Une réalité déformée

Nous n’avons pu démêler qui, du SEM ou d’Eurostat, a choisi la distribution des «rôles». Mais il est fort probable que seules les admissions provisoires pour illicéité du renvoi aient été comptées comme «protections subsidiaires», tant les chiffres du SEM et d’Eurostat sont similaires (voir tableau 2). Une façon sans doute simple de régler l’enchevêtrement des normes suisses et européennes, mais qui induit une interprétation erronée de la réalité.

Sophie Malka
Avec la collaboration de Cristina Del Biaggio et Marie-Claire Kunz


Notes:

(1) Rapport du Conseil fédéral en réponse au postulat du groupe libéral-radical du 24 septembre 2013, Asile. Statistique des autorisations de séjour pour cas de rigueur, 30 juin 2014.

(2) Les implications juridiques de ces différences de définition et de protection sont détaillées dans l’article Législation | Dublin 3, entre progrès et incertitudes, publié dans Vivre Ensemble n° 146, février 2014.

Définitions

La protection subsidiaire

La législation européenne prévoit une protection subsidiaire (art. 15 de la directive Qualification) aux personnes n’étant pas éligibles au statut de réfugié, mais pouvant risquer des atteintes graves à leur intégrité. Ces «atteintes graves» sont le risque de peine de mort, risque de torture ou traitement inhumain et dégradant ou encore le risque lié à la guerre ou à une situation de violence généralisée. Les protections offertes pour «raisons humanitaires» relèvent de la législation des Etats et sont essentiellement liées à des situations de vulnérabilité (notamment âge et santé).

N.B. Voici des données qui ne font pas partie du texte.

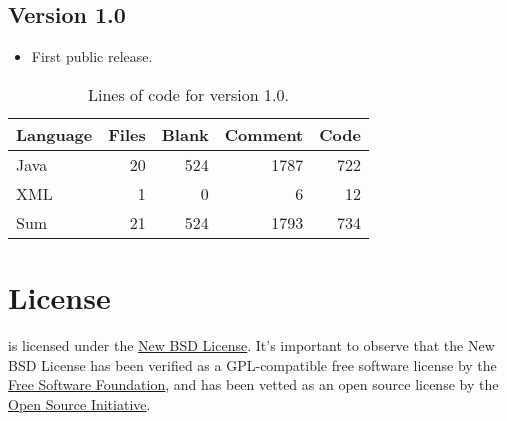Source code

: \documentclass[a4paper,twoside,12pt]{memoir}
\begin{document}
\subsection*{Version 1.0}

\begin{itemize}
\item[\newfeature] First public release.
\end{itemize}

{\renewcommand{\arraystretch}{1.5}
\begin{table}[ht]
\centering
\caption{Lines of code for version 1.0.}
\begin{tabular}{lrrrr}
\hline
\textbf{Language} & \textbf{Files} & \textbf{Blank} & \textbf{Comment} & \textbf{Code}\\
\hline
\hline
Java & 20 & 524 & 1787 & 722\\
XML & 1 & 0 & 6 & 12\\
\hline
Sum & 21 & 524 & 1793 & 734\\
\hline
\end{tabular}
\label{tab:locarara10}
\end{table}}

\cleardoublepage

\section*{License}
\label{sec:license}

\arara is licensed under the 
\href{http://www.opensource.org/licenses/bsd-license.php}{New BSD License}. It's
important to observe that the New BSD License has been verified as a 
GPL-compatible free software license by the 
\href{http://www.fsf.org/}{Free Software Foundation}, and has been vetted as an 
open source license by the 
\href{http://www.opensource.org/}{Open Source Initiative}.

\vfill
\end{document}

Les admissions provisoires

En Suisse, une admission provisoire est prononcée suite à un rejet de l’asile et une décision de renvoi, lorsque des motifs juridiques s’opposent à l’exécution de ce renvoi.

Trois types d’obstacles au renvoi sont réglementés dans la Loi sur les étrangers:

  • L’impossibilité du renvoi (art.83 al.2) est avant tout liée à des questions techniques, et représente une portion congrue de ces admissions provisoires.
  • L’illicéité du renvoi (art. 83 al.3) concerne des personnes dont la qualité de réfugié est reconnue mais dont l’asile est refusé pour «motifs postérieurs à la fuite». Cela concerne en particulier les Erythréens et les Tibétains: «Le simple fait de quitter la République populaire de Chine pour les Tibétains ou l’Erythrée pour les ressortissants érythréens entraîne une mise en danger des personnes concernées qui justifie la reconnaissance du statut de réfugié», explique le Conseil fédéral dans son rapport. Ces personnes reçoivent alors une admission provisoire pour réfugiés (admission provisoire – réfugiés).
  • Tout se complique avec l’inexigibilité du renvoi (art. 83 al.4), définie par la Suisse comme un obstacle «humanitaire» à l’exécution du renvoi. Soit parce qu’il «met l’étranger concrètement en danger, par exemple en cas de guerre, de guerre civile, de violence généralisée». Soit en raison de la vulnérabilité des personnes (âge, maladie, absence de réseau familial, etc.).